Here are some things that you should know:
1. I woke up at 4am and my mom drove me to the Meadowlands (Izod center.. whatever) to catch a bus at 5am.
2. I waited in 45 degree weather with wind gusts up to 40mph — for 4.5 hours before I ran. Luckily, there was an endless amount of coffee (DUNKS!) tea, and bagels. Also, I was in the charity village, so I had access to the better port-a-potties 🙂
3. When you begin on the Verrazano bridge, they shoot a cannon and they play Frank Sinatra’s “NY, NY”
4. I was on the lower deck of the Verrazano, in which the wind was blowing from my left, pushing me to the right.. at about 65MPH.
5. Brooklyn by far won for the best crowds and energy. Queens and the Bronx were the worst.

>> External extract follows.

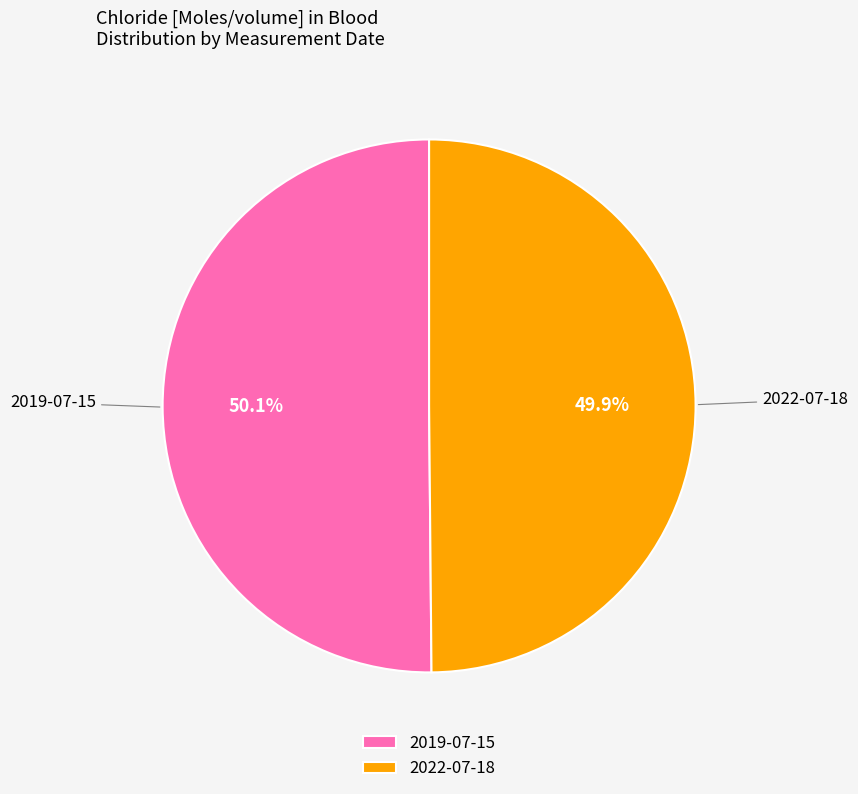

How many slices are in this pie chart?

2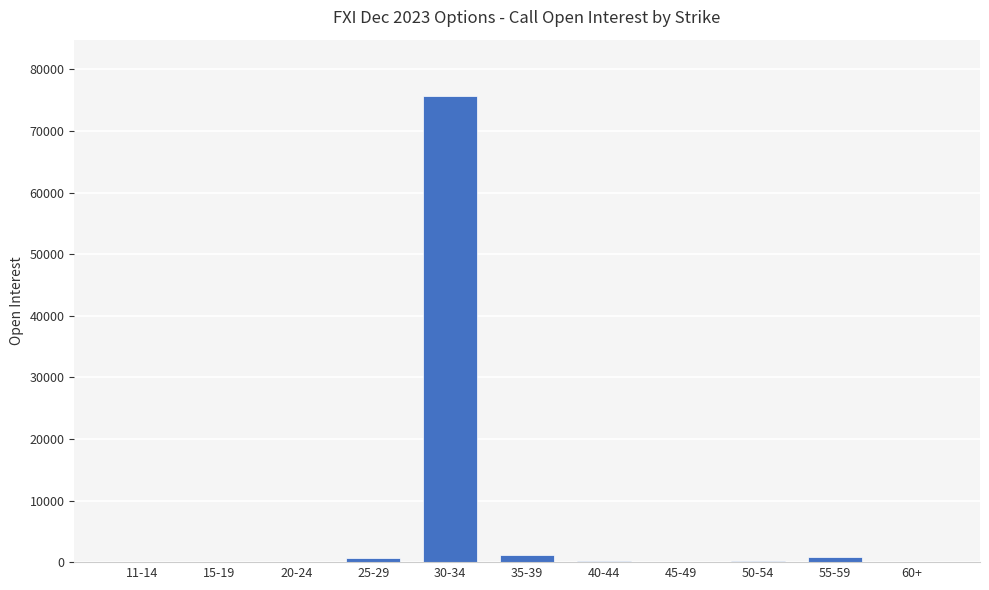

Does the chart contain stacked bars?

No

6. The 4 bridges, which connected the 5 boroughs, are deceptively difficult.
7. I wanted to throw in the towel at miles 15, 16, 18, 20, 21,22, and 23.

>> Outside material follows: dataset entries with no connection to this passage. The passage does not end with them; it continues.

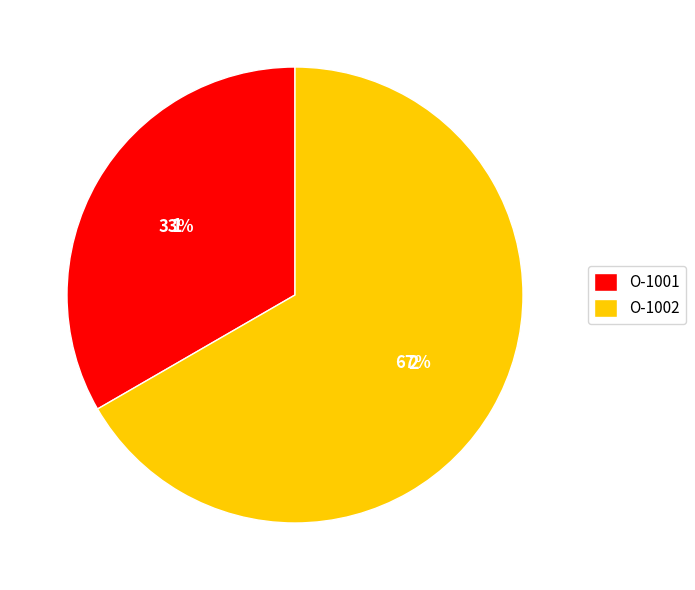

Count the number of slices in the pie.

2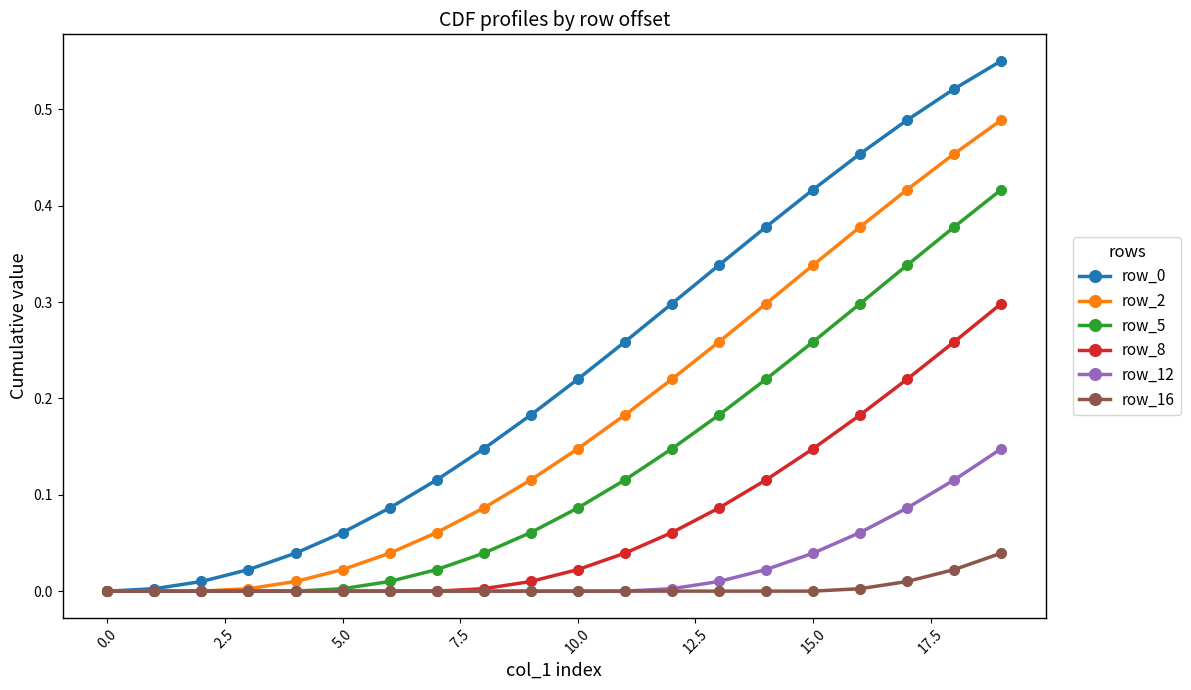

True or false: row_0 has more than 1 interior local peaks.

False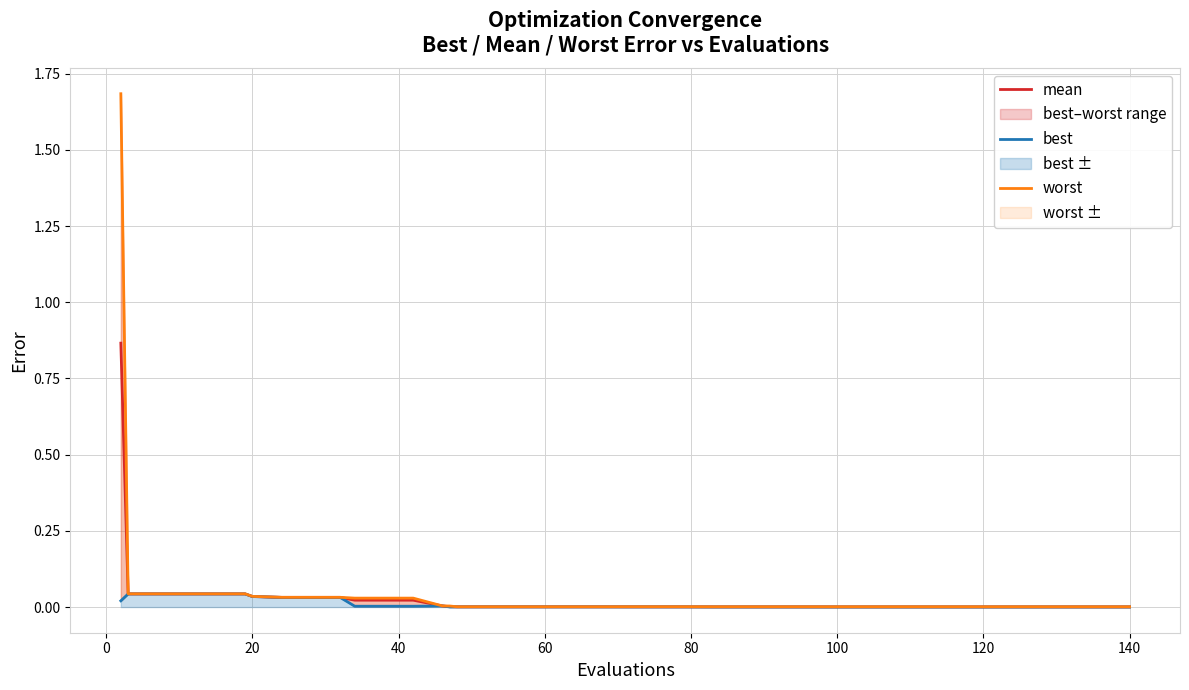

At 20, list the series in order from largest to smallest.

worst, mean, best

Yes, I really wanted to give up. It was on the 59th street bridge when I felt absolutely miserable. Every time I thought about giving up, I remembered that I’ve faced things in my life that were more difficult and challenging. In my mind, I kept this image and saying: We will finish the race.

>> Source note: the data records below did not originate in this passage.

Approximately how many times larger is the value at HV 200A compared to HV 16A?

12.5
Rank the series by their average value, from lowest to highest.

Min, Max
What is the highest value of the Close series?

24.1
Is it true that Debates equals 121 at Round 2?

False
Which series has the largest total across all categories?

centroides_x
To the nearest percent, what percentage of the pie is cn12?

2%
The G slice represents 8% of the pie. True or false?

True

This mantra is what got me through. The donors that helped me reach my fundraising goal were on the back of my racing singlet. They were with me while I ran and helped me to finish the race. At times, I did have some doubts about finishing, but again, I had to finish the race.
While running, there were so many wonderful people helping others. I vividly remember these two women, both charity runners, stop in the middle of 1st avenue in Manhattan and embraced each other. One was struggling and the other was there for support. The one that struggled broke down and cried while the other consoled her. They began to walk up 1st Ave to the Bronx, and they held hands. They were going to finish the race. Marathons bring out the best in each other as far as the running community.
A marathon isn’t just a race — it’s so much more than that. Running/slogging/walking in a marathon is an experience. And with every metaphor I’ve hear about comparing life to a marathon — it’s so true. Yes it was a struggle, and yes, I wanted to quit — but I didn’t and I overcame a challenge that I set for myself.
Life is all about overcoming obstacles and challenges. Sometimes, the journey isn’t pretty or full of joy — and it doesn’t go your way and sometimes you just want to quit. But what I’ve realized that as long as you have perseverance and support, any challenge can be conquered.